Whether the trickle into Australia and PNG turns into a flood depends mostly on how President Susilo Bambang Yudhoyono and his Government address the special case of Papua, which was fumbled by his three post-Soeharto predecessors. Having worked out a settlement to the 30-year Aceh conflict, Dr Yudhoyono might apply his evident peacemaking skills to the other end of the archipelago. This would be buttressed by his quiet efforts to reform the Indonesian military, which has played a harsh, extortionate role in Papua.

Plans to cede more autonomy and resource revenue to Papua have been put up since Soeharto fell in 1998. But there has been backtracking, chiefly through schemes to split Papua into two or three provinces, and little sign of much new funding going to health services and education in the villages.

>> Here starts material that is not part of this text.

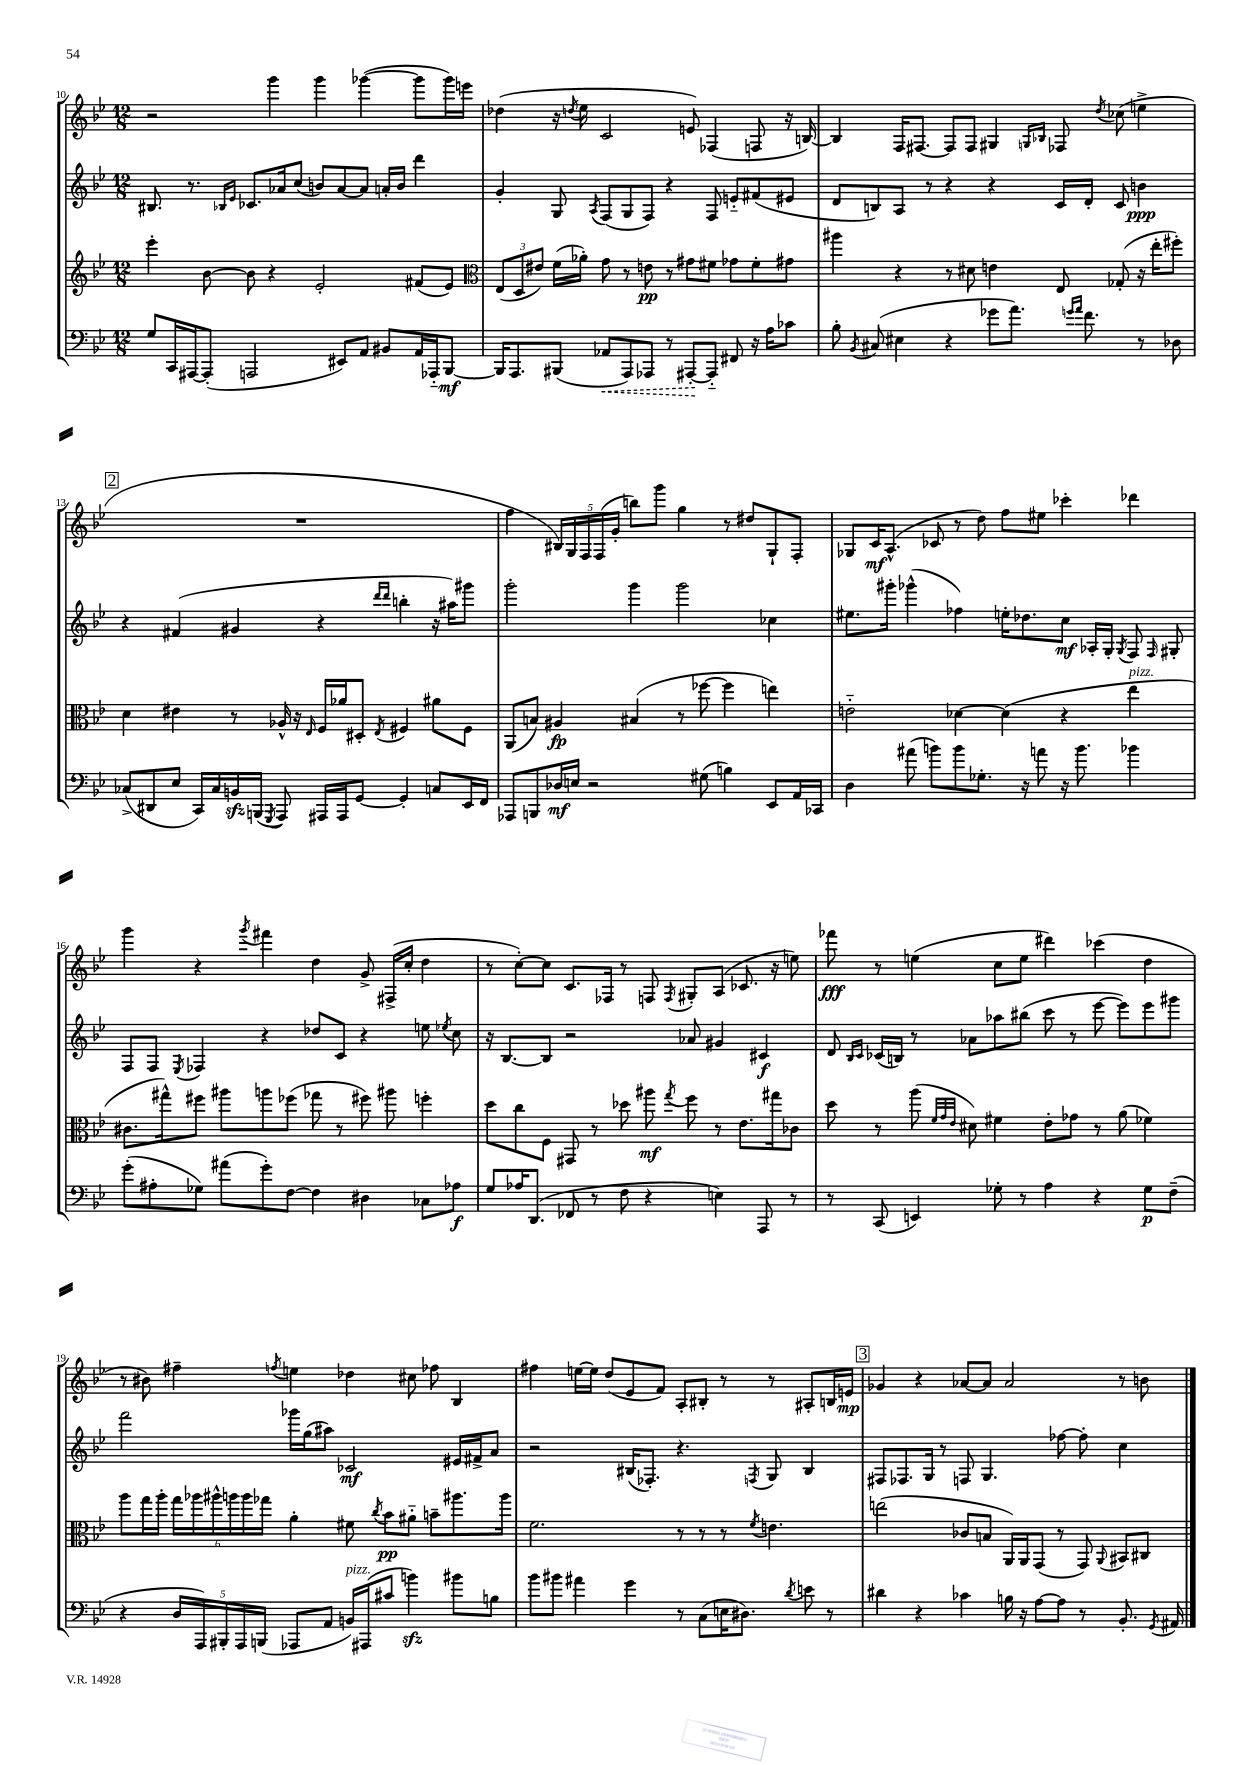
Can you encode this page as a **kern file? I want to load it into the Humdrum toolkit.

If Jakarta worries about East Timor-style activism, Papuans worry about the arrival of East Timor-model militias. Naturally, Jakarta is hesitant about autonomy, fearing it will be taken as a floor rather than a ceiling. Papuan nationalism seems so deeply instilled in the population that it may be nurtured only by more welfare and greater self-rule. The sense of betrayal persists over the Indonesian-manipulated Act of Free Choice in 1969. With the Freeport mine, the Tangguh gas field, its sizeable oilfields, and the tropical hardwood being smuggled to China, a breakaway Papua would be viable enough. But where is the foreign support? Meanwhile, the record of PNG, the Solomon Islands, Fiji and Vanuatu is hardly an advertisement for Melanesian independence.

Whatever its fears, a democratic Indonesia cannot go back to the Soeharto-era formula of tight military control, restricted access and population-engineering through the now-abandoned transmigration scheme. Nor can scrutiny be wished away. Friendly governments cannot crack down on peaceful criticism and advocacy. Jakarta must engage with the Papuan challenges, and openness will tend to bring out the best in Indonesia.